= Work order =
Rewrite the passage about Eric Cross between "Eric Cross (1903/1905" and "chemistry in London.", inclusive, replacing "South Africa" with "India".

= Text for analysis =
Eric Cross (1903/1905 – 5 September 1980) was an Irish writer and broadcaster.

== Early life and family ==
Eric Cross was born in Newry, County Down in 1903 or 1905. His father was a British civil servant, James Cross. Cross was an only child, though his Irish Times obituary stated that he was survived by a sister. He stated in 1976 that he had no memory of County Down and very few memories of his father. He recalled his childhood with his mother, and that she had been a nurse in South Africa. Cross attended numerous schools in northern England from age 10. He entered Manchester University where he studied medicine for 6 months before transferring to study chemistry in London.

== Career ==
After Cross graduated, he authored a chemistry textbook, and worked in biochemical industry for 15 years. The writer Benedict Kiely alleged that Cross was working on projects related to chemical warfare, and decided to leave to become a writer. Cross moved to Ireland in 1936, first living in Dublin. He supposedly bought a caravan and horse, taking 6 weeks to travel to Gougane Barra, County Cork, where he lived in the caravan. He ate at a local hotel.

= Record extracts =
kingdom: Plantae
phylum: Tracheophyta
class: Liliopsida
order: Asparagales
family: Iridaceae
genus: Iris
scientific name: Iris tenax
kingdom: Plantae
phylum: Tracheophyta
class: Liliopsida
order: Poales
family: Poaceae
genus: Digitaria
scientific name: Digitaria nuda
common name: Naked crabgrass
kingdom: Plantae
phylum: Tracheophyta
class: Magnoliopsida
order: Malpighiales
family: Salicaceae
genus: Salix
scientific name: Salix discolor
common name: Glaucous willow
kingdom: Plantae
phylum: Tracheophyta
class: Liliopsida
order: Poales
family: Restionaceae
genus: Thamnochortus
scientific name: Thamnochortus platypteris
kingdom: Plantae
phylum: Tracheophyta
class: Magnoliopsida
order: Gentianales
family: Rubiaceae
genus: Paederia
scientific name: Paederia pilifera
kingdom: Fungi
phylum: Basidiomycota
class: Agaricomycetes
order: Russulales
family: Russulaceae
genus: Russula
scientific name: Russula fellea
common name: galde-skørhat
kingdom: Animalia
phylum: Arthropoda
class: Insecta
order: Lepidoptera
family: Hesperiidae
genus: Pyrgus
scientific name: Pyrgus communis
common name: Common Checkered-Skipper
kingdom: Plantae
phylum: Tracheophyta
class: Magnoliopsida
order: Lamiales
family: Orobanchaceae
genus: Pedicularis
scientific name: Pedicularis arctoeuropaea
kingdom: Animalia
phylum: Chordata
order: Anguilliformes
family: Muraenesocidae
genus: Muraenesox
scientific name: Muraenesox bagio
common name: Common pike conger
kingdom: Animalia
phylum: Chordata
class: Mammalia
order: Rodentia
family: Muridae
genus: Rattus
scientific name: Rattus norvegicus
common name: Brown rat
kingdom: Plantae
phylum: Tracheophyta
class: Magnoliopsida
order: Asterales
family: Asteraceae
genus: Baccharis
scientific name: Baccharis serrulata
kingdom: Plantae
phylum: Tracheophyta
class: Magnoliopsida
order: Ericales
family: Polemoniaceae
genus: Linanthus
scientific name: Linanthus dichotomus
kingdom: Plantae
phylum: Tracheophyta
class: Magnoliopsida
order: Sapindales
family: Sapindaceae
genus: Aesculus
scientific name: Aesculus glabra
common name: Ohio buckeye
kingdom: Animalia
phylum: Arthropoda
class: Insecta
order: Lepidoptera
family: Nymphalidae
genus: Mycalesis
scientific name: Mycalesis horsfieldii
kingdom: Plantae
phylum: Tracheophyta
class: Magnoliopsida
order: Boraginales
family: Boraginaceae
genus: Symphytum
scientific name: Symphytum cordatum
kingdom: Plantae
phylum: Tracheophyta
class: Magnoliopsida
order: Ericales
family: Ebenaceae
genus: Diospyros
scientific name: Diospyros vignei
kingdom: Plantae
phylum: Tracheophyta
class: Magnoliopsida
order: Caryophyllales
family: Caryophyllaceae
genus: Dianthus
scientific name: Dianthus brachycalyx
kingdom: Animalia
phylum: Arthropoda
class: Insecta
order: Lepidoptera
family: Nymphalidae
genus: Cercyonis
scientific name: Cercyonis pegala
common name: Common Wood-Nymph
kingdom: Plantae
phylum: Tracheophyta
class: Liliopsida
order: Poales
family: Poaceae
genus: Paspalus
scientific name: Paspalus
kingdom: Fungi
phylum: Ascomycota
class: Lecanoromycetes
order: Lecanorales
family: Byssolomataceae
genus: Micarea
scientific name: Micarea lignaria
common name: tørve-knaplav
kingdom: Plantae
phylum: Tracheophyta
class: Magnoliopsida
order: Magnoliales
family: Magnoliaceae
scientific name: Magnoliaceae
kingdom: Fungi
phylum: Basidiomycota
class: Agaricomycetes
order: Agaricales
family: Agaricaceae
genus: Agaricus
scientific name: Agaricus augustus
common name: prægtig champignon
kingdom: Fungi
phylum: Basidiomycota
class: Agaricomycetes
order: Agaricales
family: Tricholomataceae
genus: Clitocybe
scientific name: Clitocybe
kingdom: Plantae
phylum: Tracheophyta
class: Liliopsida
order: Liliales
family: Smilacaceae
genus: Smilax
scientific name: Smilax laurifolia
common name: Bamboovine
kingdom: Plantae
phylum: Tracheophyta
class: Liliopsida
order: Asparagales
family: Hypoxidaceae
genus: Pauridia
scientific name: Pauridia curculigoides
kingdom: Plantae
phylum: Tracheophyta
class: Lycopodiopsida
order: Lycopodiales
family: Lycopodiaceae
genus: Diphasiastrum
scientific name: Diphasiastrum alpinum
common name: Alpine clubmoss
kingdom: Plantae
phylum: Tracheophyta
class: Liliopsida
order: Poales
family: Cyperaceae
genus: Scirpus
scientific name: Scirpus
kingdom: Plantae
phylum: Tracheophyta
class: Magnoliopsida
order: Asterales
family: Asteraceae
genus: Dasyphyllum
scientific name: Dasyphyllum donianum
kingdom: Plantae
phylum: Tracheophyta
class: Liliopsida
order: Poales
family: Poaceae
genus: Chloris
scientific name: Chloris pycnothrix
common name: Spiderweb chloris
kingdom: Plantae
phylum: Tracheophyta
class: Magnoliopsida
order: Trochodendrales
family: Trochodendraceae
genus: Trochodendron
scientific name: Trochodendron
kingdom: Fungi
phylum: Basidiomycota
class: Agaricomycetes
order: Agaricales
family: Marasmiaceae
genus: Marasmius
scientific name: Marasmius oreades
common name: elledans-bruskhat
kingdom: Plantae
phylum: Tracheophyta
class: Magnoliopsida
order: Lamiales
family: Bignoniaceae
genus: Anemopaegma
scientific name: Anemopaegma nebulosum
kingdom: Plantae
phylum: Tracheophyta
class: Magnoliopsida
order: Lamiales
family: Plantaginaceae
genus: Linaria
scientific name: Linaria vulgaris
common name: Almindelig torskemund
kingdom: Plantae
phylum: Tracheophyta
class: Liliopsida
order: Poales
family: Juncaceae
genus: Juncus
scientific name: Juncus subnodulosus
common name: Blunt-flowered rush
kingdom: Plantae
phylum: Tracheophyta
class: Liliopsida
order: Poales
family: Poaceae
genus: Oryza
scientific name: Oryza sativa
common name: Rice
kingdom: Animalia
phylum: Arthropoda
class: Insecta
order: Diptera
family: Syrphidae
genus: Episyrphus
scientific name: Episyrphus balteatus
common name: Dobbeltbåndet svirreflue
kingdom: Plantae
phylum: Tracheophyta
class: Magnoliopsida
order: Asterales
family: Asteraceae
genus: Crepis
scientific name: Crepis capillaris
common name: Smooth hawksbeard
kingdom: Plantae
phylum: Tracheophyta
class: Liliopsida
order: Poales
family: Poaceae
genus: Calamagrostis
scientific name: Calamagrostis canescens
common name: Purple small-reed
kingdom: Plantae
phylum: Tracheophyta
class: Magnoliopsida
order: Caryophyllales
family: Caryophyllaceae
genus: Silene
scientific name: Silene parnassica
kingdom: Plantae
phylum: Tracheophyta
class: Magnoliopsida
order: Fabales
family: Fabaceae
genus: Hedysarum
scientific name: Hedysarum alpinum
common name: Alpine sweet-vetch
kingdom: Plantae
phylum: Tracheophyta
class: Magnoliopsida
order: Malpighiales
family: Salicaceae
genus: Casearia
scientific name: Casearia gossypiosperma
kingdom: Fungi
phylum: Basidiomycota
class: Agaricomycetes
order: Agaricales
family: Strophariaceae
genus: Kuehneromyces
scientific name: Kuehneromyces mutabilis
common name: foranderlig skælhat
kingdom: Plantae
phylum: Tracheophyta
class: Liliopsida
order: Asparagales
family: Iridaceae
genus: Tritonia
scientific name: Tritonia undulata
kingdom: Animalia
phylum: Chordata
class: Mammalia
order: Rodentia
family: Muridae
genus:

= Task result =
Eric Cross (1903/1905 – 5 September 1980) was an Irish writer and broadcaster.

== Early life and family ==
Eric Cross was born in Newry, County Down in 1903 or 1905. His father was a British civil servant, James Cross. Cross was an only child, though his Irish Times obituary stated that he was survived by a sister. He stated in 1976 that he had no memory of County Down and very few memories of his father. He recalled his childhood with his mother, and that she had been a nurse in India. Cross attended numerous schools in northern England from age 10. He entered Manchester University where he studied medicine for 6 months before transferring to study chemistry in London.